Jennifer Hogan, Lead Learning Partner
When I talk with new administrators about the challenges of being a school leader, one of the topics we discuss is the balancing act of leadership. Sometimes as leaders we “walk a tightrope,” where sometimes we misstep and sometimes we glide effortlessly. Today I want to share some of the situations where leaders must find balance, and I would love for you to share other situations (perhaps some that you yourself have faced) in the comments.
Sometimes school leaders act as shields for teachers. They listen to complaints or concerns from parents and/or students, and they realize that they should gently nudge the student or parent to the teacher to address a situation head-on. Sometimes school leaders listen to the venting of a parent or student, and they never share the comments with the teacher. But, at a certain tipping point, the school leader will address the comments with the teacher. Part of being effective is knowing at what point a comment or complaint should be shared.
Another balancing act is in the area of professional learning. Most leaders I know are lifelong learners who embrace the opportunities to learn. Part of the responsibility of the leader is to encourage and model professional learning, but if “too much, too soon” is faced by teachers, there can be a resistance to the opportunity to learn.
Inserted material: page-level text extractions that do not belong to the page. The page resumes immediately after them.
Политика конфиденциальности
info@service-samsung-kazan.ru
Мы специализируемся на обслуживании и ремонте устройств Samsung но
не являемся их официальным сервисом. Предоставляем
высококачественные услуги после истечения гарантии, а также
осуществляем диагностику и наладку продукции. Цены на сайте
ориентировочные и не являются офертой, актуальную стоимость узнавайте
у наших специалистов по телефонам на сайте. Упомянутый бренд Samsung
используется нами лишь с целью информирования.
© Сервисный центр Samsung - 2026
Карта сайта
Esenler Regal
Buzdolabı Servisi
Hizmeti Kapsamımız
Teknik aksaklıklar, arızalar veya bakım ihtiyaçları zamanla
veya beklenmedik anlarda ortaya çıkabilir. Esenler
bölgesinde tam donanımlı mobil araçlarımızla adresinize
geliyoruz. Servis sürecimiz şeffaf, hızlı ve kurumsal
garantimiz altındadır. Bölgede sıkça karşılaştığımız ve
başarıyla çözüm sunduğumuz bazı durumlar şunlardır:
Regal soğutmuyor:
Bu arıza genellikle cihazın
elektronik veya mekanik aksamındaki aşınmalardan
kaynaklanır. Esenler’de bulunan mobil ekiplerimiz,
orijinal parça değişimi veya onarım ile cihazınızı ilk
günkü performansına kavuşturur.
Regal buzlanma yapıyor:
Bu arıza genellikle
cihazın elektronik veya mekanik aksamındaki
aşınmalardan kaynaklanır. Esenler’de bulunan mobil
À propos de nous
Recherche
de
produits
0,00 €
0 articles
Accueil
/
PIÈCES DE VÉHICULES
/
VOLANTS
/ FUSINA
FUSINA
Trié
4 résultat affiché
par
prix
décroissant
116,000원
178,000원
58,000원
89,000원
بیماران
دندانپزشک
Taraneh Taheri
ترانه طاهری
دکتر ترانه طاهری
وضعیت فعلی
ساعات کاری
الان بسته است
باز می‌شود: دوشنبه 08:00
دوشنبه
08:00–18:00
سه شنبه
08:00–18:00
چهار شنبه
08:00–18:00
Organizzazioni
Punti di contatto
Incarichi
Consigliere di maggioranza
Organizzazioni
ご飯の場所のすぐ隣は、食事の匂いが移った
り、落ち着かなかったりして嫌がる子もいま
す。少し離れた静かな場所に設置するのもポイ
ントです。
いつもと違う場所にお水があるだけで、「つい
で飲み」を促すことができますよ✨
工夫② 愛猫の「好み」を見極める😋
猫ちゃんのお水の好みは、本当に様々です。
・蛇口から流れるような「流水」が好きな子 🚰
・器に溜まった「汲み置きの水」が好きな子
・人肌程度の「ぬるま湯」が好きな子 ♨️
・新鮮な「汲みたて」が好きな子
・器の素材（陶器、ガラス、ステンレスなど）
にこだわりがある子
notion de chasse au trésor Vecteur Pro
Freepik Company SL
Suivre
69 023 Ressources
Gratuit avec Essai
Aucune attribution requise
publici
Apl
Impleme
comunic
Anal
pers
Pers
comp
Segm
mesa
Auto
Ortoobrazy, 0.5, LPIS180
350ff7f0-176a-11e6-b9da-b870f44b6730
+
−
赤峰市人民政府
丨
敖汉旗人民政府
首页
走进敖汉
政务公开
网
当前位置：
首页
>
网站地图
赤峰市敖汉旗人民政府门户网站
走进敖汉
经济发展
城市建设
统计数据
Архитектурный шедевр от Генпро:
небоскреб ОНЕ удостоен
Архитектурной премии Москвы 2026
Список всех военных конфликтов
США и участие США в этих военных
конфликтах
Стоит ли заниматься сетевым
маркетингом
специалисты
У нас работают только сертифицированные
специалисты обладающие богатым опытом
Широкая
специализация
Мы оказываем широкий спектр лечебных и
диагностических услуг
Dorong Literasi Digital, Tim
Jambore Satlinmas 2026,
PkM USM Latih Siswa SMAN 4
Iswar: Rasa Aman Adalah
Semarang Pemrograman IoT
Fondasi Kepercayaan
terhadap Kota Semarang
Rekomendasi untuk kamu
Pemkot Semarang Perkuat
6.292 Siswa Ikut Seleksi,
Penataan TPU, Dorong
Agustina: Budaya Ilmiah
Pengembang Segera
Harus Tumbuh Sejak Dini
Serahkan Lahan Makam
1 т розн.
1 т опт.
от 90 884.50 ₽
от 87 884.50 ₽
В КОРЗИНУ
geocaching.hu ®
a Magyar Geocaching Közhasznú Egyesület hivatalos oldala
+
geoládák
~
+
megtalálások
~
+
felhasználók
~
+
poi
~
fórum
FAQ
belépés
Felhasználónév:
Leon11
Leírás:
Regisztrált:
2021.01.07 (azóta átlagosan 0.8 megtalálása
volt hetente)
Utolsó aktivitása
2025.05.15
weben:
There has to be a balance between enough learning to enhance professional growth with not so much that the teacher feels overwhelmed. It can feel like a no-win situation at times, especially for new leaders.
Another situation that requires balance is time management. The lives of school leaders can become so engrossed with serving others that they don’t serve themselves. Also, school leaders can sometimes neglect their own families because of the needs of their students and staff. Workloads can be overwhelming, communication responsibilities can overflow, and taking time to exercise can become a ghost of the past. School leaders must balance their own needs and their families’ needs with the needs of their school community. They must delegate and trust in others to assist them and share the load. Without a support system, school leaders will tip the scales in an unhealthy direction, both physically and emotionally.
Balance does not mean all things equal. It means doing what’s necessary and doing it well. It means allowing others to share the load. It means understanding one’s beliefs and values and acting in a way that honors those values. It can be one of the highest hurdles for a new administrator to get over. Sometimes it can even be such a high hurdle that turns new administrators back to the classroom.
Can you relate to this post? If you’re an administrator, how do you walk the tightrope?